Dobson made no move, not understanding the Spanish words. His firelock followed the Spanish colonel, his finger still poised on the trigger.
‘It’s all right, Dob,’ said Hanley. The veteran lowered his musket, but kept it cocked and ready.
‘I presume we are waiting for the same thing,’ said Velarde. ‘You really do impress me, Guillermo, with your talent for finding things out.’
‘We may not be waiting for the same reason.’
‘Really.’
Some distance away a musket fired, the sound soft. It was followed by several more.
‘The piquets showing their hate,’ pronounced Velarde.
Dobson’s eyes flicked down the slope towards the French, but only for a moment.
‘And what about you, Luiz? Why did you kill the messenger this morning?’

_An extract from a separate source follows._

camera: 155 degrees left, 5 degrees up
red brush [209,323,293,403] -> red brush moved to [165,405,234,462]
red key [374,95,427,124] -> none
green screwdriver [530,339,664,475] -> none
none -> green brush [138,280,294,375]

‘Why blame me, and not the French?’
Hanley said nothing. There was another shot from down the slope of the hill and then silence once again.
‘He recognised me,’ said Velarde with the slightest of shrugs. ‘It was unfortunate, but could not be helped. He was not a bright man and would have told everyone that I was a French spy. Someone would probably have been stupid enough to kill me if the word spread.

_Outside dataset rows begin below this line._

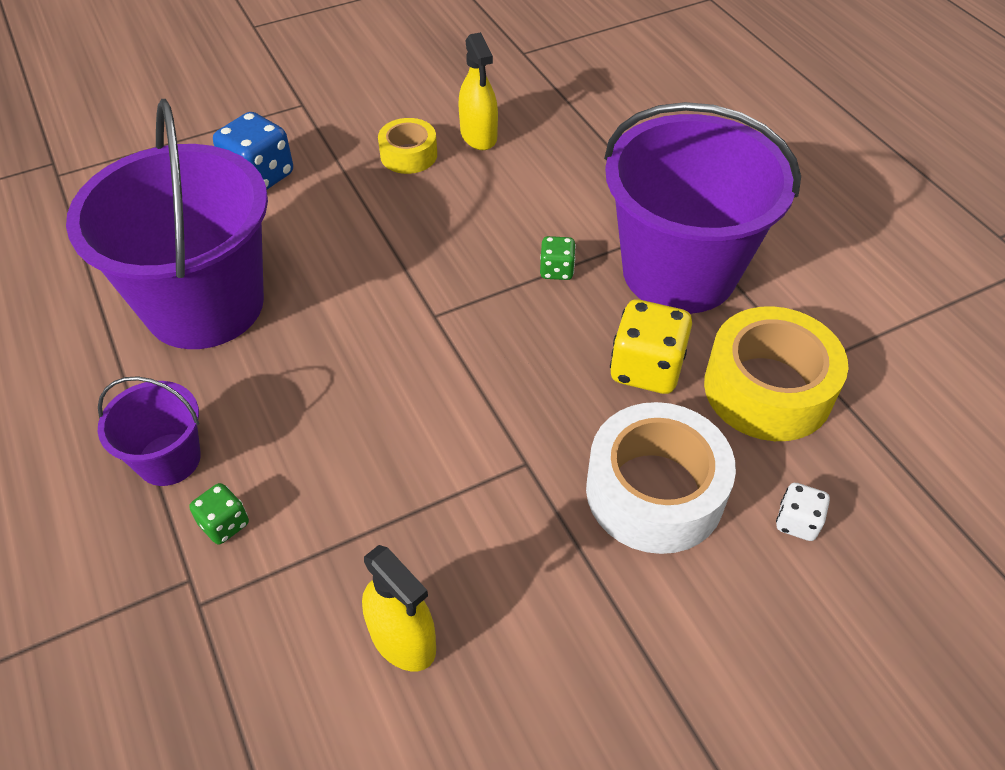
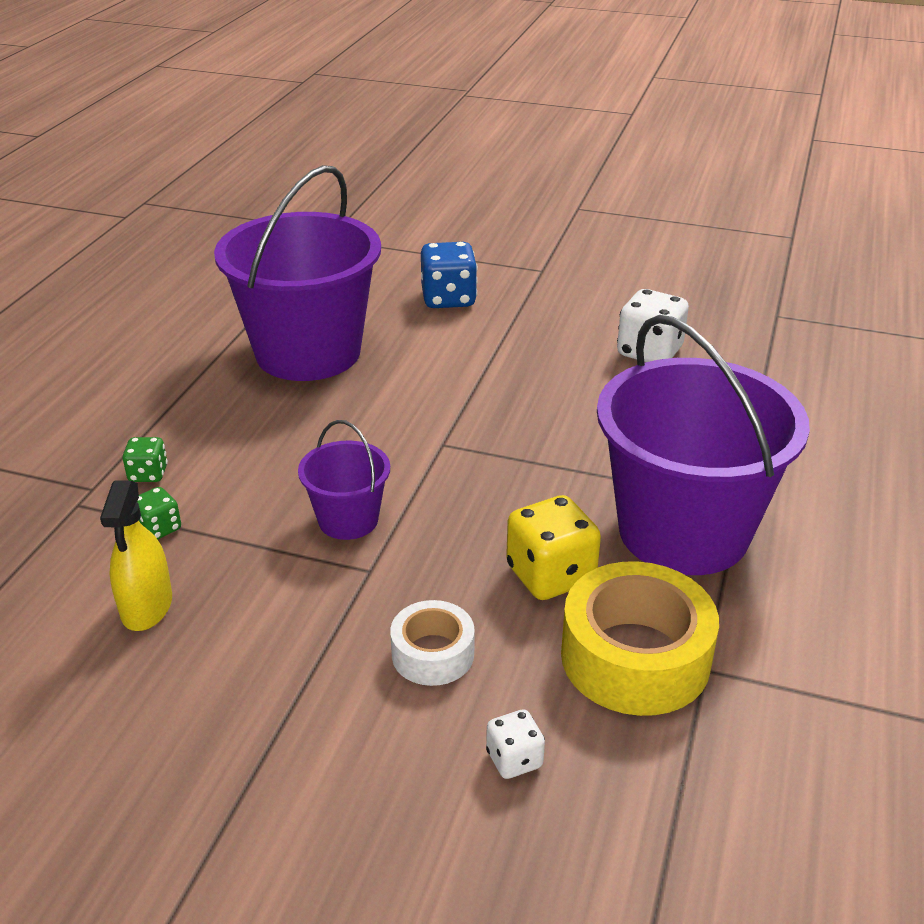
camera: 45 degrees right, 15 degrees down
purple bucket [98,376,201,486] -> purple bucket moved to [298,420,390,540]
yellow tape [378,118,437,174] -> none
yellow spray bottle [458,32,498,150] -> white dice [617,289,689,362]
green dice [540,236,576,280] -> green dice moved to [137,487,181,539]
white tape [586,402,736,554] -> white tape [390,600,475,686], size x0.56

‘You do not seem surprised. Well done indeed, Guillermo.’
‘So now I know, why should I not kill you?’
‘Because you are smart.’ Velarde shrugged. ‘I tell things to the French. Or rather I tell them to Espinosa and he tells the French. We tell them some nonsense, but more truth even if it is sometimes too late to be of much value. That way we both are
trusted and so they give us their own secrets. That way we can fight them.’
‘Who is we?’
‘I want a new Spain. One country, not divided into the old kingdoms. I want it enlightened and liberal, where men of worth choose their leaders and the king rules by consent. You must remember our talks.’
‘I believe King Joseph wants the same thing,’ said Hanley.
‘Yes, or so he says, but this new country cannot be made by outsiders. Do you think Bonaparte truly gives anything and does not come simply to take?’
‘Which leader promises what you want? Or do you wish to lead this new Spain yourself?’
‘They could do worse.’ Velarde chuckled. ‘They could do a lot worse. But no, I do not belong to any faction. Nor does Espinosa. Nor do we agree on the new Spain, but we do agree that it must be made by Spaniards – not Castilians or Andalusians or anyone else, but by Spaniards. So we must beat the French first, and so we help anyone who fights them strongly. Too many of our people are more concerned to outwit their rivals than the real enemy. I will not get caught up in that. I will certainly not die for that. If I must die for my country then so be it, but not for Cuesta, or Palafox or the Junta or anyone else.’
‘A good speech,’ said Hanley. ‘How much is true? You never struck me as the stuff martyrs are made from.’